List every Bible passage that the article below on honesty in marriage cites by book, chapter and verse.

▶ _Text for analysis_:
▼

Published:Wednesday | March 23, 2016 | 12:00 AMCecelia Campbell-Livingston

"You want answers?"

"I think I'm entitled to them!"

"You want answers?"

"I want the truth!"

"You can't handle the truth!"

- Lines from the movie A Few Good Men

Who can forget that memorable scene in the movie A Few Good Men, with Tom Cruise and Jack Nicholson? Unfortunately, real life cannot be dismissed like the movies.

Truth is cleansing, but it can also come with negative repercussions. Some thriving marriages have been known to crumble when one partner gets 'too much information'.

How truthful should one be in marriage, and, as a Christian, should total honesty be practised at all times?

Family and Religion sought answers from Pastor Joan Gumbs of How Ya Livin' Now Deliverance Outreach Ministry, who said that from a Christian perspective, we are already taught not to engage in lying. She stressed that partners should be "very truthful".

"Colossians 3: 9,10 clearly states, 'Never lie to one another; because you have stripped away the old self, with its ways, and have put on the new self, which is continually being renewed in fuller and fuller knowledge, closer and closer to the image of its Creator'."

Gumbs said that marriage should be viewed as a holy institution.

Addressing the situation of women who had quite a number of lovers before marriage and who are dealing with a husband who did not know there were so many, she said, "The woman's past is her past.

"Any man who, in this day and age, still thinks he is getting a 'lily white' woman when he weds a non-virgin is very ignorant. Besides, men need to stop judging women. No one asks the man how many women he has been with before he marries a woman, but everyone wants to know how many men the woman has been with," she said. "If this is of such importance to the man, why didn't he ask before they got married?

"Jesus, Himself, told the adulteress: 'Neither do I condemn you. Go. But sin no more.' Clearly, Jesus is saying, 'Lady, your past is your past. I don't care about your past. What I care about is how you are living now and how you plan to live in the future'."

 

DOUBLE-STANDARD EXPECTATIONS

According to Gumbs, this expectation of men have of women is a double standard, and, as a result, it is keeping people back.

Using the Bible as an authority on Christian living, Gumbs said that checking Jesus' genealogy, would reveal harlots (prostitutes), which, for her, suggests that God is not too hung up on one's past.

There are those who believe in withholding pieces of information under the guise that it's not lying. Gumbs said that it is still a sin as there is the matter of sins of omission and sins of commission.

"To withhold the truth is to lie. You're either lying or you're not. Again, another non-issue when it comes to God's word. There is no such thing as a white lie or a half-truth. That is the work of the devil," she said.

Regarding sensitive issues in a marriage such as bad breath or not being sexually satisfied, the tendency is to try and spare one's partner's feelings by keeping up a pretence.

For Gumbs, one should treat his or her partner the way that one wants to be treated.

"First, put yourself in your partner's place. Would you not want to be told the truth?"

With the Bible as a guide, she said that there is a time for every intention under Heaven according to Ecclesiastes 3:1.

"That means we need to do things at the right time. The same thing goes for marriages. We need to know when to keep silent and when to speak. If you need to tell your husband or wife that his or her breath is not fresh, don't wait until you are having a disagreement then throw it in his or her face - and this happens more often than people will admit," she said.

Truth doesn't have to hurt or leave one feeling bad. If sensitively handled, then "a word at the right time, how good it is". Proverbs 15:23.

▲

(Collected data entries)
▼

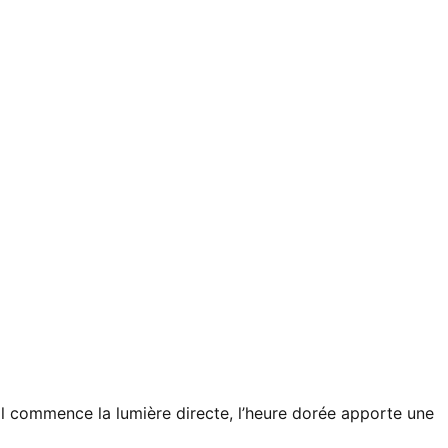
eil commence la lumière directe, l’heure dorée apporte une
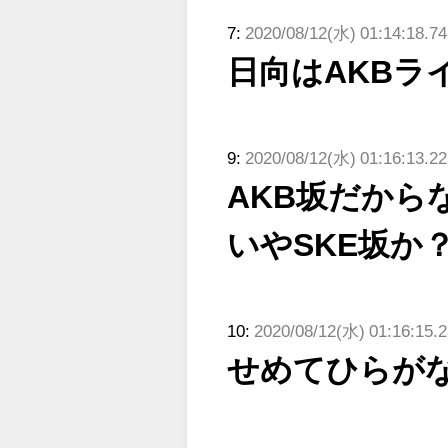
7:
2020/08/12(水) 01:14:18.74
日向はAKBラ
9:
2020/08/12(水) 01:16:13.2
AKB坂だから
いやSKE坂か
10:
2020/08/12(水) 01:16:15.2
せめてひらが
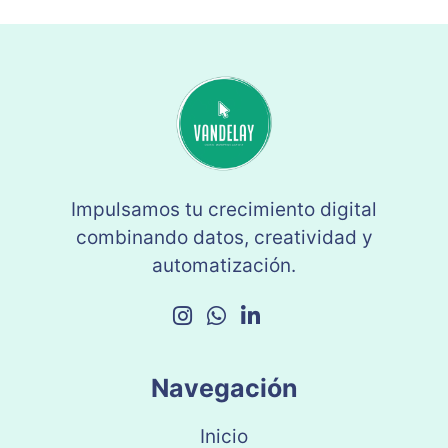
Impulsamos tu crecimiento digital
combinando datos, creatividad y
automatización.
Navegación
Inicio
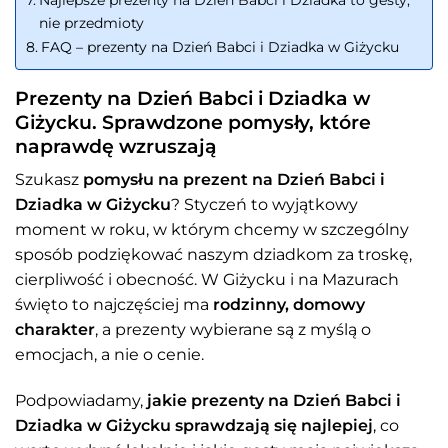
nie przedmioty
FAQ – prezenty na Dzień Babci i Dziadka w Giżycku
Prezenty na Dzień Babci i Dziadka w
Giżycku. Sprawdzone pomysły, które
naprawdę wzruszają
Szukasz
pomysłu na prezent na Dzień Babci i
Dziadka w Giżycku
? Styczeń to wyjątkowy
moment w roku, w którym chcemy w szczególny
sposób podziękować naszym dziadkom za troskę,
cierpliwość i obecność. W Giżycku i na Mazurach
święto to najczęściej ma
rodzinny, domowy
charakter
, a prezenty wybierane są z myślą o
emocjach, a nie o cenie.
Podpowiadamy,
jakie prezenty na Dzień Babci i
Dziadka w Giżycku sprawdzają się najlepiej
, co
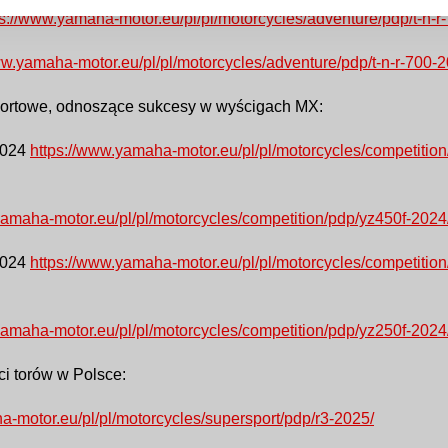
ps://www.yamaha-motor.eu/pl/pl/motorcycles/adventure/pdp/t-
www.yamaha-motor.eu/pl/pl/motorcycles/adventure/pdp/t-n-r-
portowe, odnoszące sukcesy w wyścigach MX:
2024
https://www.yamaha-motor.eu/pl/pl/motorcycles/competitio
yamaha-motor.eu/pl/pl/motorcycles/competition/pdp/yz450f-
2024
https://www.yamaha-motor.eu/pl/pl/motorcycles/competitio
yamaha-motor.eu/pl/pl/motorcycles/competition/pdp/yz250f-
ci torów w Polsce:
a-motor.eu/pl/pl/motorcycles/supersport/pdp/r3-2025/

▲
▼

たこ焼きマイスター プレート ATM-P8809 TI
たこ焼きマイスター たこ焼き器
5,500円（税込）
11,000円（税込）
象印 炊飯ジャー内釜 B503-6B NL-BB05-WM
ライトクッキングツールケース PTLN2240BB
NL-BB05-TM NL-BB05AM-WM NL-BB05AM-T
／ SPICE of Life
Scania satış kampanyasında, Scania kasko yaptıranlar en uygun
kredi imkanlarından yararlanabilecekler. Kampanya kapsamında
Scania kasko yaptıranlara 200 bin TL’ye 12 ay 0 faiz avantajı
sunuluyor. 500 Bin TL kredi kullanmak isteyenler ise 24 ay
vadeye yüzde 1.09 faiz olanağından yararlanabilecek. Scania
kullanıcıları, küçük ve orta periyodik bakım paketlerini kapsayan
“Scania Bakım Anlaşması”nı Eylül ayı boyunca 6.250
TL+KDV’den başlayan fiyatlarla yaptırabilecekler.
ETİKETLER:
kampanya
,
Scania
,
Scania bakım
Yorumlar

▲

▶ _Response to this task_:
Colossians 3: 9,10
Ecclesiastes 3:1
Proverbs 15:23